◆ Tasks to carry out
1. Transcribe the part of the fighter-jet discussion starting at "Again its more" and ending at "fighter than 16.".
2. Translate this sentence from the fighter-jet discussion into French: "This Thai unit operates eight Saab JAS-39C and four JAS-39D Gripens."

I am similarly unclear why you would think either can win against the rafale when each is slower, has lower service ceiling, lower range, lower hard points etc....

Tactics, situational awareness, pilot skils and sheer luck will matter.... but taking these aside on paper there is no scenario rafale looses to gripen/F16.
I'm not sure how you come to your conclusions.

In the below, the SU-27 is faster, can fly higher, has more hard points.

Every fighter has its pros and cons.

Again its more the totality of systems at play than any individual fighter type.

An F-16, F-18, F-15, Gripen, or even Mig or Sukhoi can absolutely down a Rafale.

And vice versa.

The point I'm trying to make is I'd much rather have 32 of 4+ gen fighter than 16.


PLAAF Senior Pilot Reveals Poor Performance in Joint Exercise With RTAF


An early December 2019 report from inside of the People’s Republic of China (PRC) reveals previously unreleased technical details of People’s Liberation Army Air Force (PLAAF) Russian-built Su-27s losing a majority of engagements in a November 2015 joint exercise with the 701 Fighter Squadron of the Royal Thai Air Force (RTAF). This Thai unit operates eight Saab JAS-39C and four JAS-39D Gripens.
The engagements, known as Falcon Strike 2015, were the first of three such exercises and were detailed in a lecture given by one of the PLAAF’s most heavily decorated pilots, Senior Colonel Li Chunghua Hua (李中華), at the PRC’s Northwestern Polytechnical University (西北工业大学) in Xi’an, Shaanxi Province.
Li is described as one of the most experienced Sukhoi Su-27SK/J-11A pilots in the PLAAF with some 3,200 hours in fast jets, much of them in the Russian-made Sukhoi. His revelations are unprecedented and are assessed by US intelligence as demonstrating a growing concern within the officer corps over deficiencies with the training regime for the PLAAF’s pilot cadre.

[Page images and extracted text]
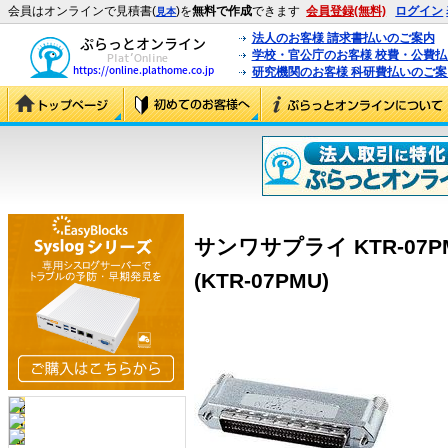
会員はオンラインで見積書(
)を
無料で作成
できます
会員登録(無料)
ログイン
見本
法人のお客様 請求書払いのご案内
学校・官公庁のお客様 校費・公費
研究機関のお客様 科研費払いのご案
サンワサプライ KTR-07P
(KTR-07PMU)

◆ Answers to the exercise
1.
Again its more the totality of systems at play than any individual fighter type.

An F-16, F-18, F-15, Gripen, or even Mig or Sukhoi can absolutely down a Rafale.

And vice versa.

The point I'm trying to make is I'd much rather have 32 of 4+ gen fighter than 16.

2. Cette unité thaïlandaise exploite huit Saab JAS-39C et quatre JAS-39D Gripen.